Monday, 10 October 2011

Mt. Moriah cemetery in Philadelphia

Friday, October 7, 2011

Feeling positive about our results of yesterday's visit to Pottsville, we decided to take some time to see the sights of Philadelphia. Really, it would just be wrong somehow to be here for the better part of a week without seeing the Liberty Bell and Independence Hall. After breakfast, we walked to 5th and Market, and signed up for the hop-on, hop-off tour, which took us on a 90 minute drive around the city highlights on a double-decker bus. We meandered back towards the hotel, and stopped at the Mumbai Bistro for a quick and tasty lunch.

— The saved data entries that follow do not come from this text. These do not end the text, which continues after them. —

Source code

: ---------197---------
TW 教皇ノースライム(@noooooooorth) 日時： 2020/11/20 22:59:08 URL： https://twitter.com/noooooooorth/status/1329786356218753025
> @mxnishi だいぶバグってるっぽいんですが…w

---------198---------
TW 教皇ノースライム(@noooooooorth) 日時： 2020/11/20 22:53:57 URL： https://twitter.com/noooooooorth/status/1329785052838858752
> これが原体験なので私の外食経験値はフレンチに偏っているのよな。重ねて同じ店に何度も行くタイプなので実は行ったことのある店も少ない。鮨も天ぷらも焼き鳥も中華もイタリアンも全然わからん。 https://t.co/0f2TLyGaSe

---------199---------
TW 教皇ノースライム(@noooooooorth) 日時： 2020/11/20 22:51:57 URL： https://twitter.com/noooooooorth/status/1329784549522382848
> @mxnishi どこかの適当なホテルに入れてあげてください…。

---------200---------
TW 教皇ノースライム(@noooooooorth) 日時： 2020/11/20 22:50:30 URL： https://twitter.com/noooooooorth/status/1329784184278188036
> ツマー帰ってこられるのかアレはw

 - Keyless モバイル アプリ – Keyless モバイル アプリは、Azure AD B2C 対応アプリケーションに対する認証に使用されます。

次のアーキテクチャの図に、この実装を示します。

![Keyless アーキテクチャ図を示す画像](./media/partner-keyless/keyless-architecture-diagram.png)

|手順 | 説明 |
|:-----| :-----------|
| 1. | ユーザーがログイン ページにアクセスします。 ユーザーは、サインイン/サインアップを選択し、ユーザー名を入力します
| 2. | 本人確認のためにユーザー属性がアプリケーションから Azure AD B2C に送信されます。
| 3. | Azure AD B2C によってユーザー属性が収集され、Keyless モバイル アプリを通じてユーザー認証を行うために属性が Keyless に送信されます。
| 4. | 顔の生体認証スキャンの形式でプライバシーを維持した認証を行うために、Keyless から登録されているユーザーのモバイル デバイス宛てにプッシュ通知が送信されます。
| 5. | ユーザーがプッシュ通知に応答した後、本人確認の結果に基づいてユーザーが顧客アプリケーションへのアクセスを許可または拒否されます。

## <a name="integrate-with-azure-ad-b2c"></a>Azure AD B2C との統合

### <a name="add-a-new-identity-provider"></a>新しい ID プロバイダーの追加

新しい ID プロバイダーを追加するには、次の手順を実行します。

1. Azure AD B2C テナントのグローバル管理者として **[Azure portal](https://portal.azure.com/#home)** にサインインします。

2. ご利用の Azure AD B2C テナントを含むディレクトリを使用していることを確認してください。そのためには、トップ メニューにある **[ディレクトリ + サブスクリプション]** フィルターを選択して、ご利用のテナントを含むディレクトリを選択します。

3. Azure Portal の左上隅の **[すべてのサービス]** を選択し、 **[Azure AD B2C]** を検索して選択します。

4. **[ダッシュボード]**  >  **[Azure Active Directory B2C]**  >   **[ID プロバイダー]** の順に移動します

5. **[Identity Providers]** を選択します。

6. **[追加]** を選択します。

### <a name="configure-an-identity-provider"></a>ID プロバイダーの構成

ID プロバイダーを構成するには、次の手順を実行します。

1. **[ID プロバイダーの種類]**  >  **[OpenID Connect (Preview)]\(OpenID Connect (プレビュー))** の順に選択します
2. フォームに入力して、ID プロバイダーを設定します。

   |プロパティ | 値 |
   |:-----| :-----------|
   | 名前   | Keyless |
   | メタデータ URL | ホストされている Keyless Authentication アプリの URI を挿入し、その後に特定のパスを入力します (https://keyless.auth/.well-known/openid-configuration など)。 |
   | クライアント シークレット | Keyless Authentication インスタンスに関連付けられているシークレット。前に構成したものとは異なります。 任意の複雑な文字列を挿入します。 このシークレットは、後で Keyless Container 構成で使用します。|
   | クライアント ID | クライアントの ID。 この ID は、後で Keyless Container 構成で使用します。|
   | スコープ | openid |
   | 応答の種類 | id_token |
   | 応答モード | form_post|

Once we got back to the hotel, I checked the email, and found a response from Ken Milano. I called his cell phone, and asked if he would be willing to take us to Mt. Moriah cemetery. We had determined that visiting Frankford and the Cedar Hill cemetery would be too much to do today, and furthermore, Haldane Hay's grave at Cedar Hill was less important to see compared to seeing Edward MacHarg's final resting place at Mt. Moriah, as I am directly descended from that line. Ken cautioned us that Mt. Moriah was overgrown, as the cemetery owners walked away from it in April this year. I had read the same in the news, but I hoped it might not be too bad. I had the map of the area from our visit to the Historical Society of Pennsylvania, and knew where the plot was, so off we went.

Ken picked us up within about 20 minutes, and we headed toward the cemetery. He got us there, but it looked pretty bad from the road. We circled back and Ken drove in on the overgrown path, which was quite rough. After awhile, we saw a marker that indicated “Section 130” and noticed a car with the trunk open a bit further down the side path. Ken continued along, musing that it could be someone burying a body or something equally as sinister, and we came to a dead end. Unsure of where to go next, at Dad's urging, we turned around and went back to where the car was parked. There in the middle of the cemetery was a man mowing around one specific section. We asked him if he knew where we were in relation to the map we had, and he said he was maintaining Section 131, which was where some Methodist ministers were buried. Since the cemetery had been abandoned, he had been visiting every 2 weeks to maintain that section. Quite amazing, as it was not easy to access. He encouraged us to try to access the section we wanted, as it was adjacent to the Navy part of the cemetery, which was still being maintained by the military. We went back out to the main path, and continued along to what we figured was Section 142. Dad went ahead on foot, and paced out his best guess as to where it would be. As usual, he was bang on.

We jumped out of the car, and began to check the various stones for names and dates. We were not sure how our map of the section should be oriented on the ground, so Ken began phoning in to a colleague to ask whether we were even in the correct place. We were astounded by the brambles and the poor state of the area, and looked across a low fence to see someone maintaining the military part of the cemetery. We were quite frustrated by our inability to make sense of the map, and to find Plot 13. After a series of phone inquiries, we eventually determined we were in the right general area.

The last call Ken made was to ask about the “Latimer” stone, and he was told that it was placed in Plot 13, which was supposed to be the MacHarg plot. Hmmm. We looked all around that area, and found some small stones on the ground labeled “L” and “M” - they were perhaps to indicate a specific row, or could be to indicate the two families? In any event, we continued to probe the ground all around these stones, but did not find MacHarg anywhere. It was a shame, but at least we could say we had tried to find Edward and two of his sons. For our purposes, we'll perhaps think of this "M" stone as a marker for the "MacHarg" family.

We packed up and got back into the car, and thanked Ken for his willingness to take us to the cemetery, and for his effort to get us to the correct section. We would never have made it to the specific area without his help, as a taxi would never have agreed to drive in there!

1 comment:

  1. Wow! Thanks for posting all of this information about your trip. It's great to see the photos and follow your adventures. You are good sleuths! I can't believe the height of the brambles in the Mt. Moriah cemetary.